> _Given task 1_
In the profile of Warren below, why was Warren also indicted in Elizabeth, New Jersey? Answer in one to three sentences.
> _Given task 2_
Condense the paragraph in the profile of Warren that begins "When he tried to get the money" into a short bulleted list that keeps its main facts.
> _Given task 3_
List every magazine named in the profile of Warren below.

> _Selected passage_
======

World War II printed itself indelibly on his mind as he listened to the radio and longed desperately to fly a P-38, a huge model of which he now has in his apartment. “When Korea broke out,” says Warren. “I broke my mother’s heart and enlisted. Tanks. By God, I was gonna get some war stories of my own.”
HIs war experience, like all things imagined too heavily ahead of time, was disappointing. He returned aimless and restless, lived at home and read Variety, compulsively, “to fantasize that I had something to do with show business.” For three years he worked as assistant advertising manager for Caloric Range Company in Philadelphia, and when Playboy appeared in 1953, Warren watched Hefner’s success and in pipe-dream envy formulated a plan.
After all, he was a businessman, wasn’t he? Wily, profit-oriented, raised on the newsstands? So he quit Caloric and started a magazine called After Hours. “It was a poor imitation of Playboy, one of the first… it showed… girls with naked breasts.” He was promptly arrested, fingerprinted, and booked by the candidate for district attorney. SMUT PEDDLER APPREHENDED! Warren lowers his voice just a little now and leans across the desk as if still embarrassed by the incident. “The headlines were the largest in Philadelphia since Japan surrendered. I was also indicted in Elizabeth, New Jersey, because, as I found out later, the guy was running for office there, too. That was the only issue of After Hours. The case was eventually thrown out. “But that was the low point of my life,” Warren recalls.
Already an avid student of culture (he had been right all along with After Hours), Warren was amazed when horror films stopped scaring kids in the mid 1950s. Television had already made some seriously intended monster flicks miss and fall into the ever-widening margin of campness. Shock Theater had added, right in the familiarity of our own homes, a spoofiness to horror films — even Frankenstein — that they would never again completely shake. Warren found kids laughing in monster matinees where 10 years before they had only drawn sketchy breath between clenched teeth. It is time, he thought, for a magazine on the monsters from films.
When he tried to get the money for the first issue of a magazine with the longest title in the country, Famous Monsters of Filmland, Warren was repeatedly told three things (Warren tells this part of the story with the relish all men who have succeeded use when they speak of early oppressors, and he gestures, counting the items on his fingers): 1.) It will never sell; there’s no market; 2.) The title is too long; and 3.) You’re nuts. But he scrounged up the funds, and in the winter of 1958, a one-shot magazine, Famous Monsters of Filmland, edited by Forrest J. Ackerman, appeared on the stands. I was 11 at the time, and my close associate Brent Griffiths (wherever he may be) was part of the reason that FM’s first printing sold out.

======

> _Data extract_
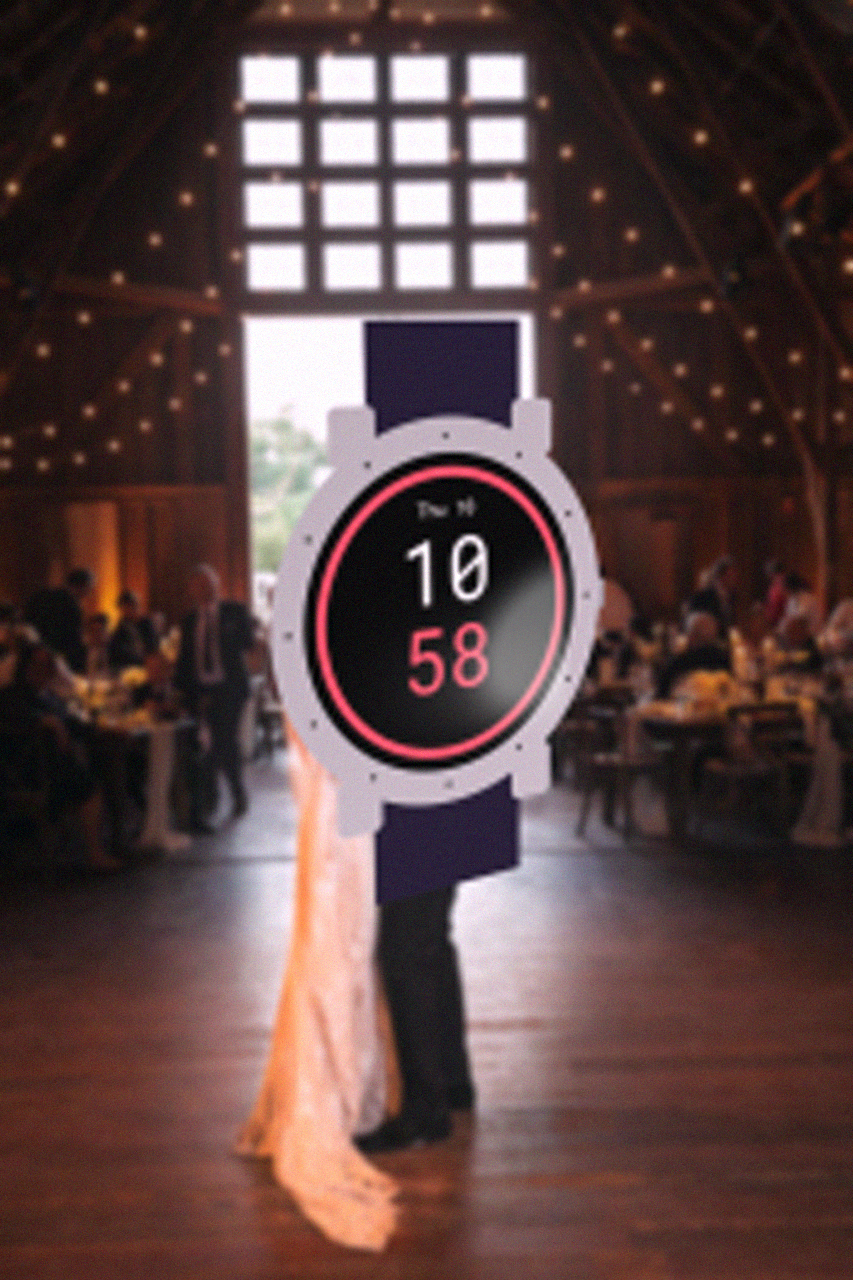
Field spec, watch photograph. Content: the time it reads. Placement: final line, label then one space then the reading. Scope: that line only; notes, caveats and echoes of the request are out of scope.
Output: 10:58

======

> _Full response 1_
Warren was also indicted in Elizabeth, New Jersey, because the man who had him arrested was running for office there too. Warren learned this only later.

> _Full response 2_
- While seeking money for the first issue of Famous Monsters of Filmland, Warren was repeatedly told that it would never sell, that the title was too long, and that he was nuts.
- He raised the funds anyway.
- In the winter of 1958, the magazine appeared on the stands as a one-shot, edited by Forrest J. Ackerman.
- The writer was 11 at the time, and the writer's friend Brent Griffiths helped the first printing sell out.

> _Full response 3_
- Variety
- Playboy
- After Hours
- Famous Monsters of Filmland